Consider the Whirlwind Red. They wanted the “weird elegance” of a well-aged Burgundy, mixed with the “wackiness” of gamay. To get there, they combined oaked cherry, spring grapes, Lapsang and sage, but there are many other ingredients involved in the process that act as “substrata,” such as ground and toasted oak chips, which give wood notes and a hint of spice.

They start by creating a base “mash,” a combination of teas, fruit jams, dried herbs, spices, grape juice and other juices. The taste of this initial mash is often close to the final product after fermentation, so it is important to get it right at these early stages. Thus adjustments are excruciatingly subtle. With the Whirlwind Red, changing the time they steep a tea prior to fermentation from, say, 20 to 30 seconds, might impact on both the tannins and fruit character of the final drink. “It’s a balancing act,” says Chetiyawardana. 

For each “wine,” the team developed a particular strain of yeast and set conditions to help imbue the drink with the desired characteristics. Once the mash is assembled, it’s then inoculated with its specific yeast and kept in a temperature-controlled room to ferment. When it’s ready, the final product is filtered, hand-bottled in standard 750ml bottles and, in White Lyan’s trademark tongue-in-cheek style, labeled with doodles from Chetiyawardana’s notebook. 

It’s perfectly plausible that the average consumer could drink these “wines” without knowing the difference. We joked about bringing in a sommelier to gauge their response in a blind taste test or assigning an appellation to this gritty East London neighborhood. But beyond an obsessive desire to see a product through from start to finish—or sheer can-we-do-it curiosity—why go to these lengths to create an imitation of wine?

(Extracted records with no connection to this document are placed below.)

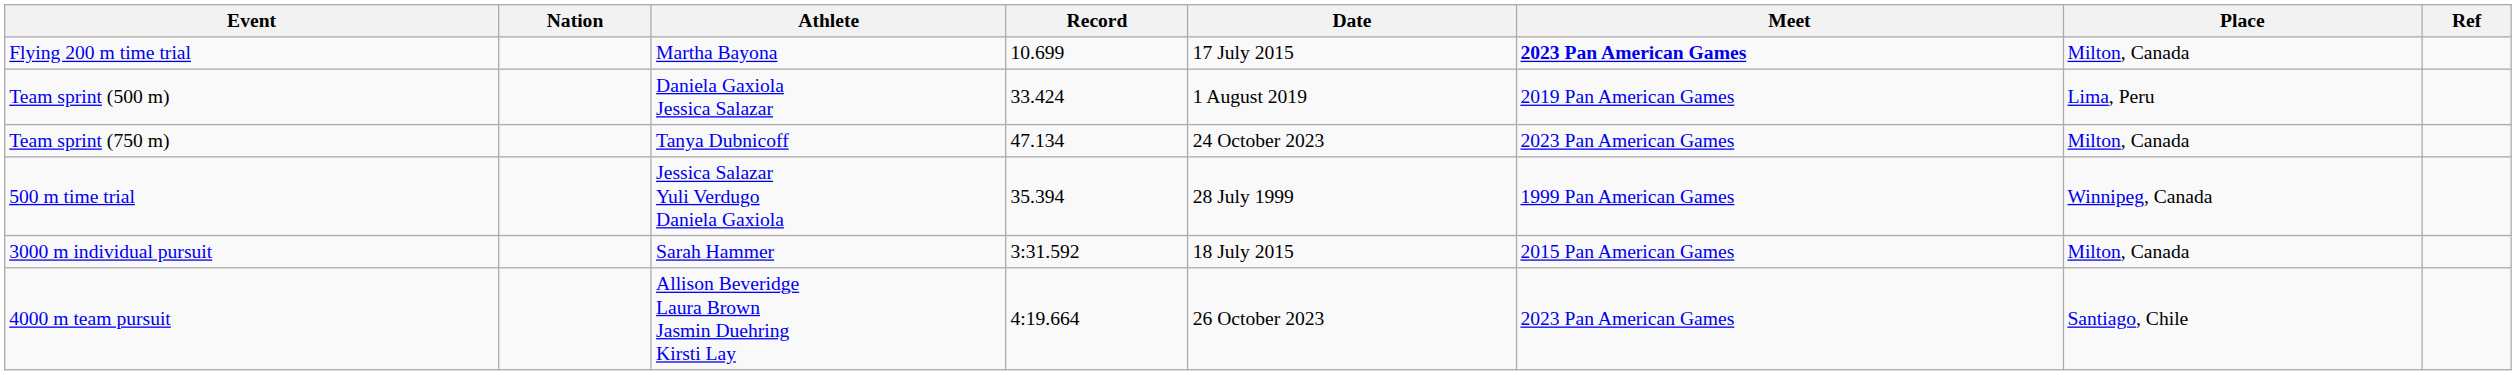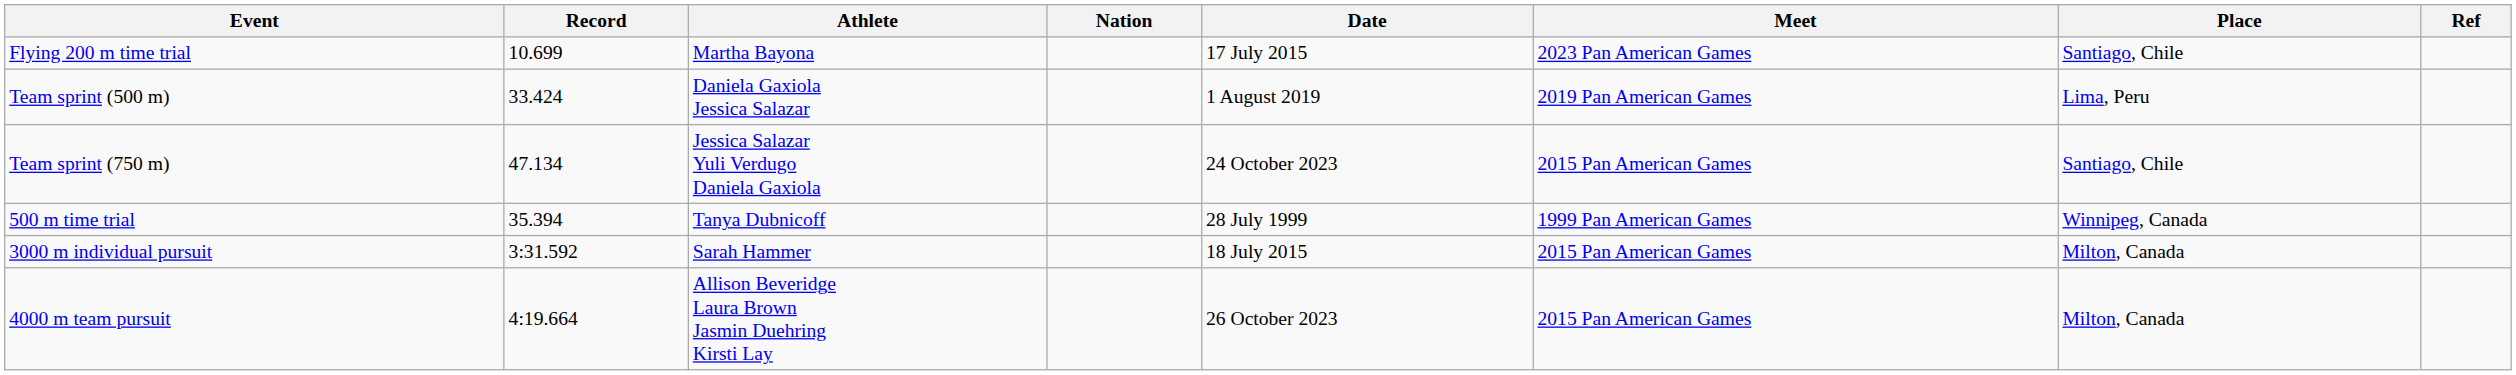columns swapped: Record <-> Nation
Flying 200 m time trial | Meet: bold -> normal
Flying 200 m time trial | Place: Milton, Canada -> Santiago, Chile
Team sprint (750 m) | Athlete: Tanya Dubnicoff -> Jessica Salazar Yuli Verdugo Daniela Gaxiola
Team sprint (750 m) | Meet: 2023 Pan American Games -> 2015 Pan American Games
Team sprint (750 m) | Place: Milton, Canada -> Santiago, Chile
500 m time trial | Athlete: Jessica Salazar Yuli Verdugo Daniela Gaxiola -> Tanya Dubnicoff
4000 m team pursuit | Meet: 2023 Pan American Games -> 2015 Pan American Games
4000 m team pursuit | Place: Santiago, Chile -> Milton, Canada
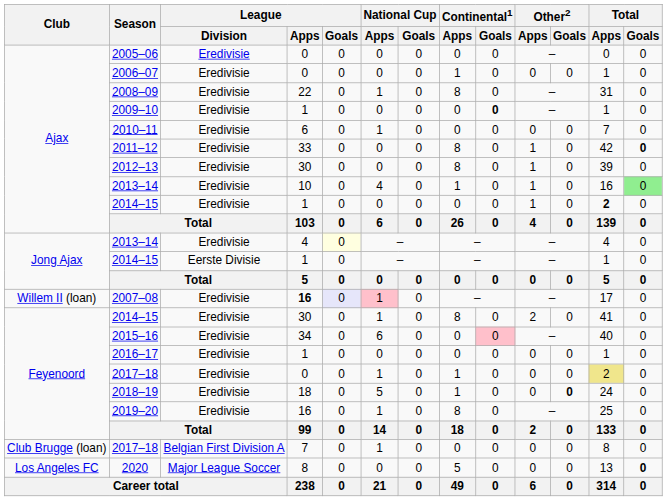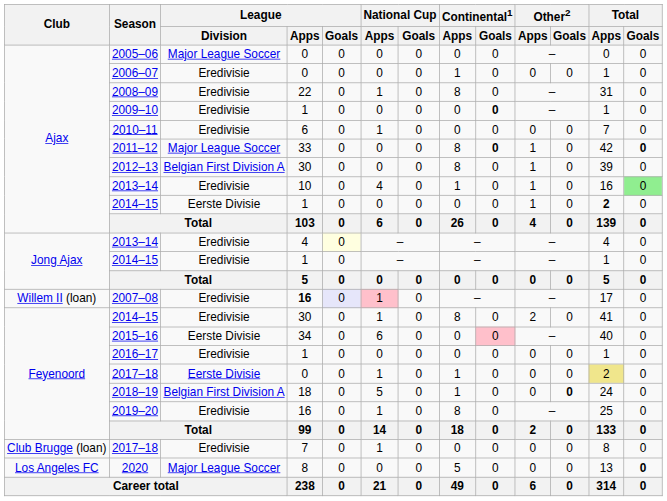2005–06 | League / Division: Eredivisie -> Major League Soccer
2011–12 | League / Division: Eredivisie -> Major League Soccer
2011–12 | Continental1 / Goals: normal -> bold
2012–13 | League / Division: Eredivisie -> Belgian First Division A
Ajax / 2014–15 | League / Division: Eredivisie -> Eerste Divisie
Jong Ajax / 2014–15 | League / Division: Eerste Divisie -> Eredivisie
2015–16 | League / Division: Eredivisie -> Eerste Divisie
Feyenoord / 2017–18 | League / Division: Eredivisie -> Eerste Divisie
2018–19 | League / Division: Eredivisie -> Belgian First Division A
Club Brugge (loan) / 2017–18 | League / Division: Belgian First Division A -> Eredivisie
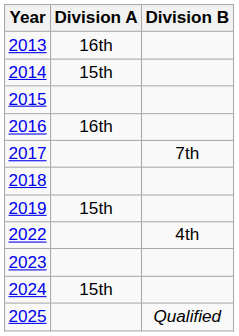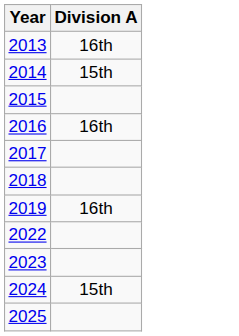- column: Division B | 7th | 4th | Qualified
2019 | Division A: 15th -> 16th
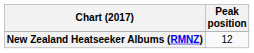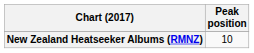New Zealand Heatseeker Albums (RMNZ) | Peak position: 12 -> 10
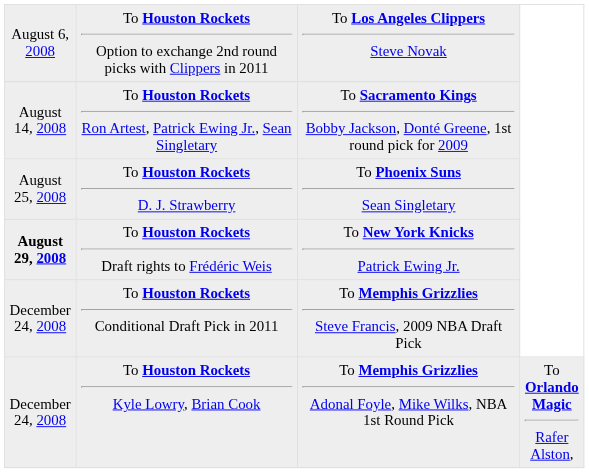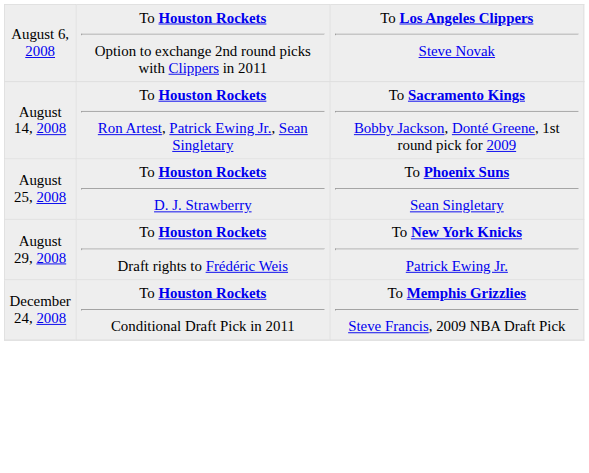To Houston Rockets Draft rights to Frédéric Weis | column 1: bold -> normal
- row: December 24, 2008 | To Houston Rockets Kyle Lowry, Brian Cook | To Memphis Grizzlies Adonal Foyle, Mike Wilks, NBA 1st Round Pick | To Orlando Magic Rafer Alston,
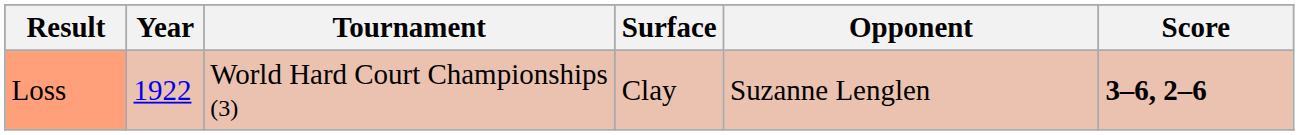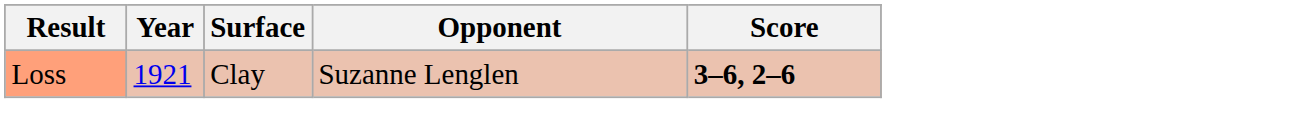- column: Tournament | World Hard Court Championships (3)
Loss | Year: 1922 -> 1921
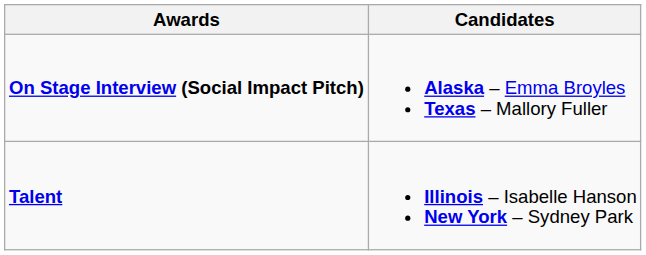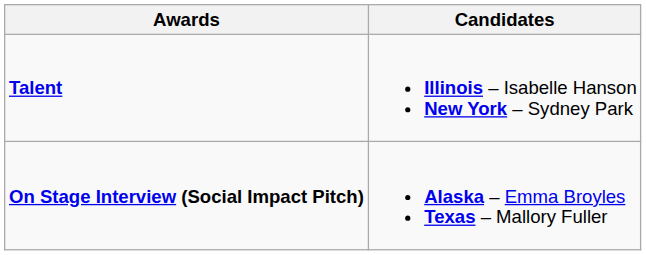rows swapped: On Stage Interview (Social Impact Pitch) <-> Talent
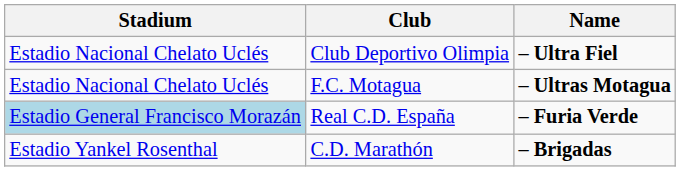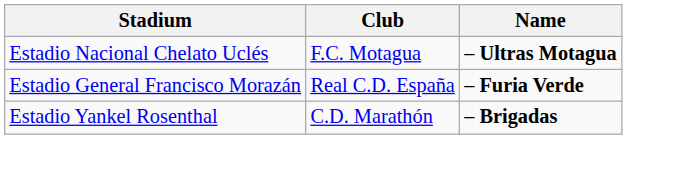- row: Estadio Nacional Chelato Uclés | Club Deportivo Olimpia | – Ultra Fiel
Real C.D. España | Stadium: lightblue background -> no background
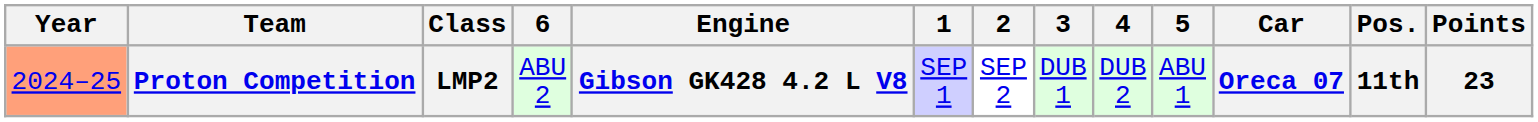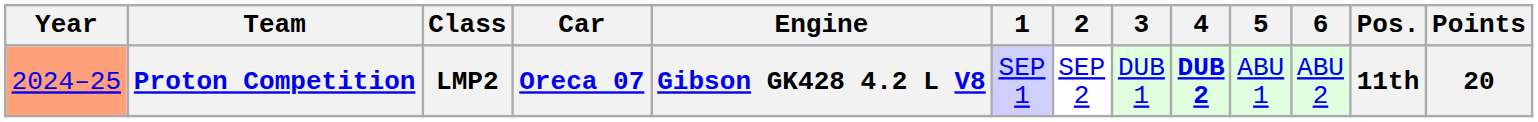columns swapped: Car <-> 6
Proton Competition | 4: normal -> bold
Proton Competition | Points: 23 -> 20
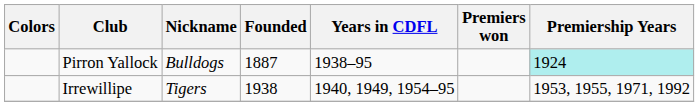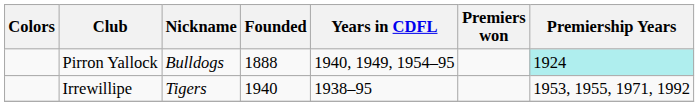Pirron Yallock | Founded: 1887 -> 1888
Pirron Yallock | Years in CDFL: 1938–95 -> 1940, 1949, 1954–95
Irrewillipe | Founded: 1938 -> 1940
Irrewillipe | Years in CDFL: 1940, 1949, 1954–95 -> 1938–95
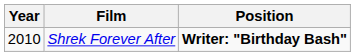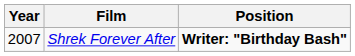Shrek Forever After | Year: 2010 -> 2007
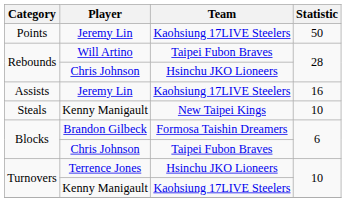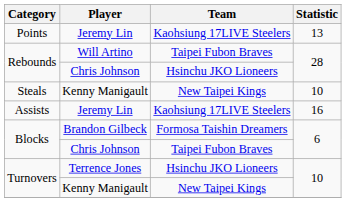Points | Statistic: 50 -> 13
rows swapped: Assists <-> Steals
Turnovers / Kenny Manigault | Team: Kaohsiung 17LIVE Steelers -> New Taipei Kings
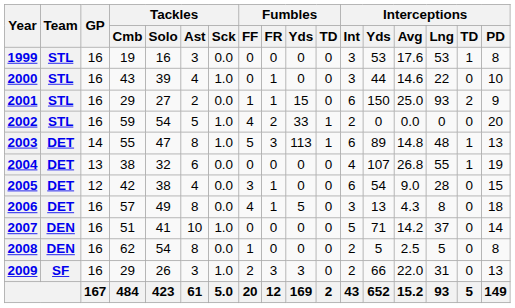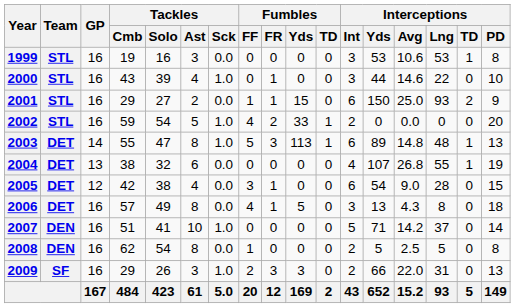1999 | Interceptions / Avg: 17.6 -> 10.6
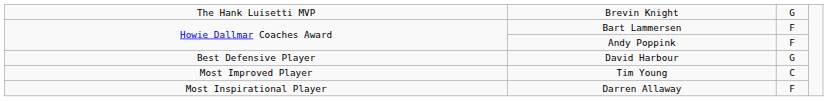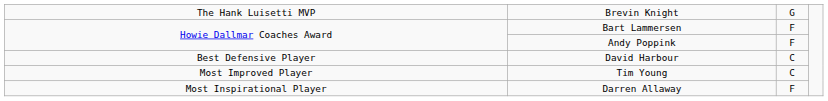David Harbour | column 3: G -> C
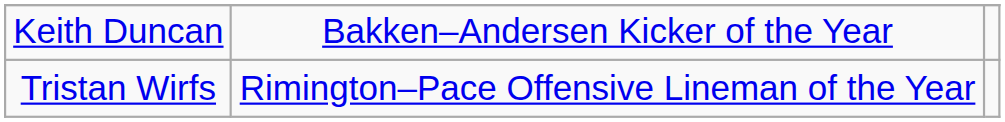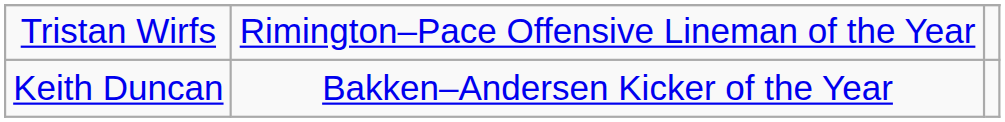rows swapped: Keith Duncan <-> Tristan Wirfs
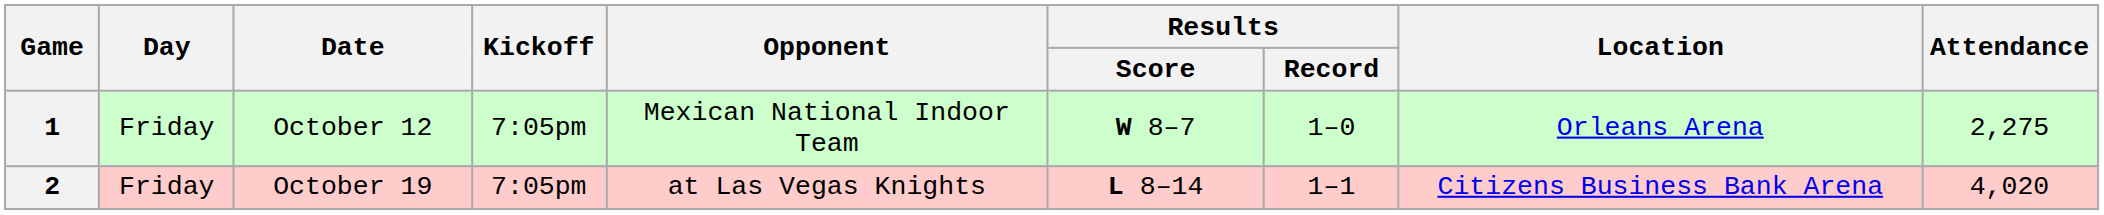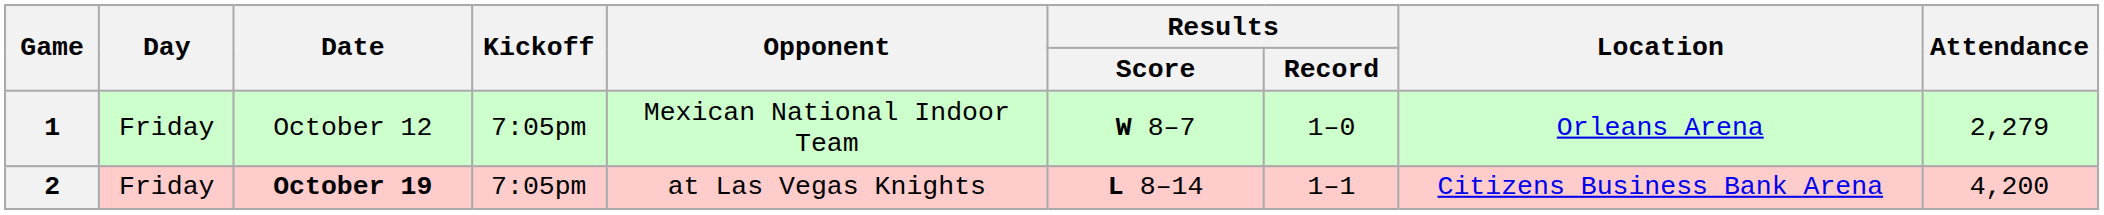1 | Attendance: 2,275 -> 2,279
2 | Date: normal -> bold
2 | Attendance: 4,020 -> 4,200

It all goes back to the cornerstone of Mr Lyan’s company direction: not only a desire to reduce waste (by making wines in-house they create just one small plastic bag’s worth of recyclable waste for every 80 bottles produced) but the idea of “accessible innovation.” They wanted to, in Chetiyawardana’s words, “change the conversation” around cocktail culture and to “get people thinking about things in a different way.”

Previously the wines on the menu were secondary to what people visited the bar for; but now they’ve been incorporated into the White Lyan experience. As a destination bar known for its mind-boggling creations and obscure ingredients, most of White Lyan’s disciples have heard tales of sperm whale secretions (ambergris in the Lyan Boulevard) and chicken bone tincture (in the Bone Dry Martini). They come here to broaden their drinking horizons, and these “wines” are nothing if not new terrain.